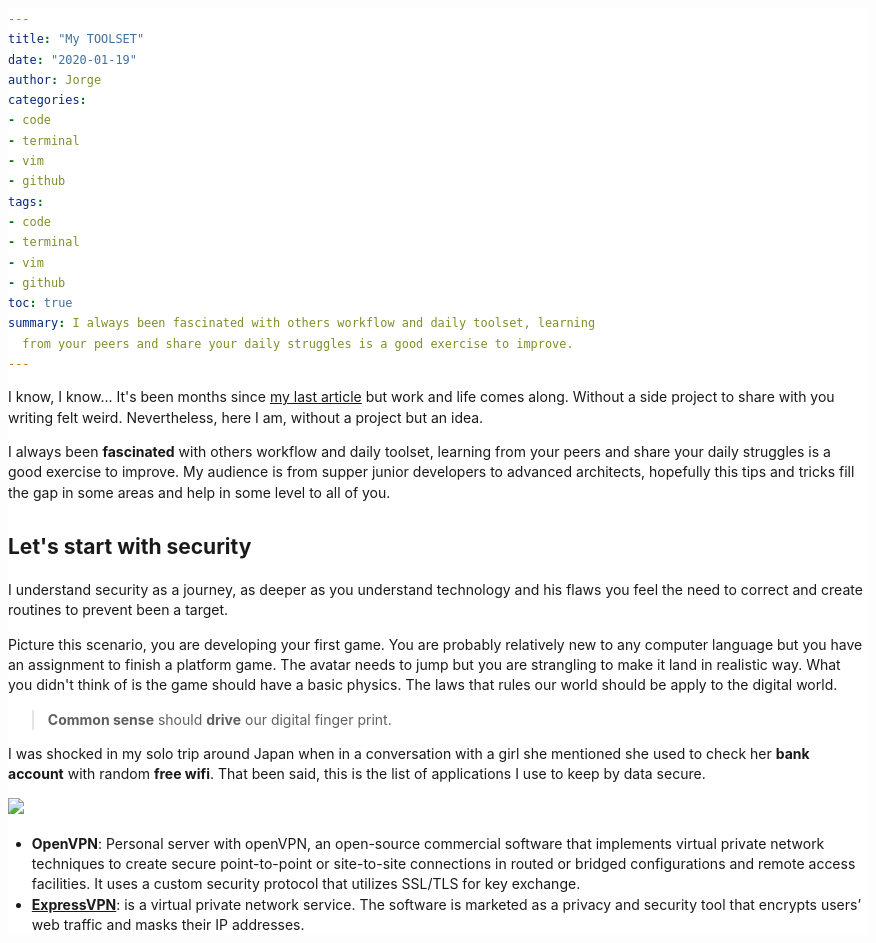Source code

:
 ```yaml
---
title: "My TOOLSET"
date: "2020-01-19"
author: Jorge
categories:
- code
- terminal
- vim
- github
tags:
- code
- terminal
- vim
- github
toc: true
summary: I always been fascinated with others workflow and daily toolset, learning
  from your peers and share your daily struggles is a good exercise to improve.
---
```



I know, I know... It's been months since [my last article](/traveling-with-a-hacker-vol-2/) but work and life comes along. Without a side project to share with you writing felt weird. Nevertheless, here I am, without  a project but an idea.

I always been **fascinated** with others workflow and daily toolset, learning from your peers and share your daily struggles is a good exercise to improve. My audience is from supper junior developers to advanced architects, hopefully this tips and tricks fill the gap in some areas and help in some level to all of you.

## Let's start with security

I understand security as a journey, as deeper as you understand technology and his flaws you feel the need to correct and create routines to prevent been a target.

Picture this scenario, you are developing your first game. You are probably relatively new to any computer language but you have an assignment to finish a platform game. The avatar needs to jump but you are strangling to make it land in realistic way. What you didn't think of is the game should have a basic physics. The laws that rules our world should be apply to the digital world.

> **Common sense** should **drive** our digital finger print.

I was shocked in my solo trip around Japan when in a conversation with a girl she mentioned she used to check her **bank account** with random **free wifi**. That been said, this is the list of applications I use to keep by data secure.

<img src="/img/2020/01/photo_2020-01-19-08.23.16-1.jpeg">

* **OpenVPN**: Personal server with openVPN, an open-source commercial software that implements virtual private network techniques to create secure point-to-point or site-to-site connections in routed or bridged configurations and remote access facilities. It uses a custom security protocol that utilizes SSL/TLS for key exchange.
* **[ExpressVPN](https://www.linkev.com/?a_aid=orggue)**: is a virtual private network service. The software is marketed as a privacy and security tool that encrypts users’ web traffic and masks their IP addresses.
○ ○ ○
#### Exercise requirements
Each line in the records above that contains the word "learning" must be copied.

#### Solution for this problem
summary: I always been fascinated with others workflow and daily toolset, learning
I always been **fascinated** with others workflow and daily toolset, learning from your peers and share your daily struggles is a good exercise to improve. My audience is from supper junior developers to advanced architects, hopefully this tips and tricks fill the gap in some areas and help in some level to all of you.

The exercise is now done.